» **Page text**:
+-------+

Mauritius Commercial Bank (MCB) is a commercial bank in Mauritius. MCB is licensed by the Bank of Mauritius, the country's central bank and the nation's banking regulator. The bank's headquarters are located in Port Louis, Mauritius.

Overview
Mauritius Commercial Bank, founded in 1838, is the oldest and largest banking institution of Mauritius. It is also the oldest banking institution south of the Sahara and one of the oldest banks of the Commonwealth to have preserved its original name. MCB has a local network of 40 modern branches and 150 ATMs.

The holding structure of the MCB Group translates its two-fold strategy namely diversification into financial services through local subsidiaries and associated companies and regional expansion through its foreign subsidiaries. MCB operates in Madagascar, Maldives, Mozambique and Seychelles. The Group has also consolidated its presence in Réunion, Mayotte and Paris through BFCOI, its associate. The MCB opened a representative office in Johannesburg, South Africa in 2008. Moreover, the Group is actively involved in project and trade financing in various countries of the sub-Saharan region, while being engaged in other markets such as India.

History

The beginning 
The Mauritius Commercial Bank’s history started on September 1, 1838 when Governor Sir William Nicolay proclaimed the establishment of La Banque Commerciale de l'îsle Maurice in Port Louis. The bank was an initiative by a group of traders of the capital, headed by Mr. James Blyth and Mr. William Hollier Griffiths, who wanted to establish an alternative to the Bank of Mauritius, which they felt favoured the planters on the island. The bank started business with an authorised capital of £100,000, around 500,000 piastres, in premises situated at rue de Paris, subsequently rue Desforges, now Sir Seewoosagur Street.

In 1839, Queen Victoria granted a Royal Charter to the newly established bank under the name of The Mauritius Commercial Bank (MCB). The British government renewed the charter every twenty years until 18 August 1955 when the Bank became a limited liability company.

The early years
MCB encountered numerous difficulties in its first hundred years. MCB opened its first branch in Curepipe, in the centre of the island, in 1920. It did not open another branch until after World War II.

Post-war growth
In 1949, Lloyds Bank became a shareholder. In 1955, MCB became a limited liability company. At this point MCB became the first bank to set up branches in rural locations: Mahébourg in 1955, Flacq in 1958, Triolet in 1959, and Goodlands in 1963. Other branches followed. In 1960, MCB bank moved to the current location of its headquarters at Sir William Newton Street (at the time, Rue de l'Eglise). Mauritius achieved its independence in 1968.

+-------+

» **Stored data**:
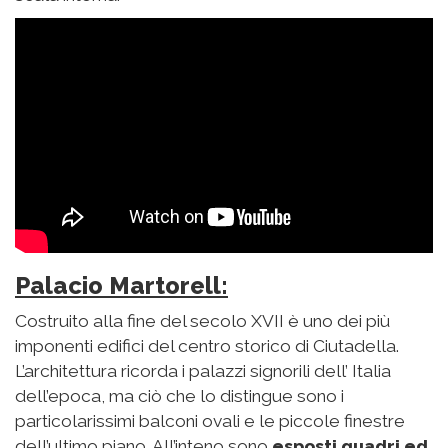
Palacio Martorell:
Costruito alla fine del secolo XVII è uno dei più
imponenti edifici del centro storico di Ciutadella.
L’architettura ricorda i palazzi signorili dell’ Italia
dell’epoca, ma ciò che lo distingue sono i
particolarissimi balconi ovali e le piccole finestre
dell’ultimo piano. All’inteno sono
esposti quadri ed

+-------+

» **Instruction 1**:
Reproduce the part of the Mauritius Commercial Bank article between "The beginning" and "Sir Seewoosagur Street.", inclusive.
» **Instruction 2**:
Using the Mauritius Commercial Bank article, decide whether each statement agrees with it: (a) The bank opened its first branch in Curepipe in 1920. (b) Lloyds Bank became a shareholder in 1955. (c) The bank began business with an authorised capital of £500,000. Answer yes or no for each, quoting the words that settle it.

» **Exercise answer 1**:
The beginning 
The Mauritius Commercial Bank’s history started on September 1, 1838 when Governor Sir William Nicolay proclaimed the establishment of La Banque Commerciale de l'îsle Maurice in Port Louis. The bank was an initiative by a group of traders of the capital, headed by Mr. James Blyth and Mr. William Hollier Griffiths, who wanted to establish an alternative to the Bank of Mauritius, which they felt favoured the planters on the island. The bank started business with an authorised capital of £100,000, around 500,000 piastres, in premises situated at rue de Paris, subsequently rue Desforges, now Sir Seewoosagur Street.

» **Exercise answer 2**:
(a) Yes: "MCB opened its first branch in Curepipe, in the centre of the island, in 1920."
(b) No: "In 1949, Lloyds Bank became a shareholder."
(c) No: "The bank started business with an authorised capital of £100,000, around 500,000 piastres"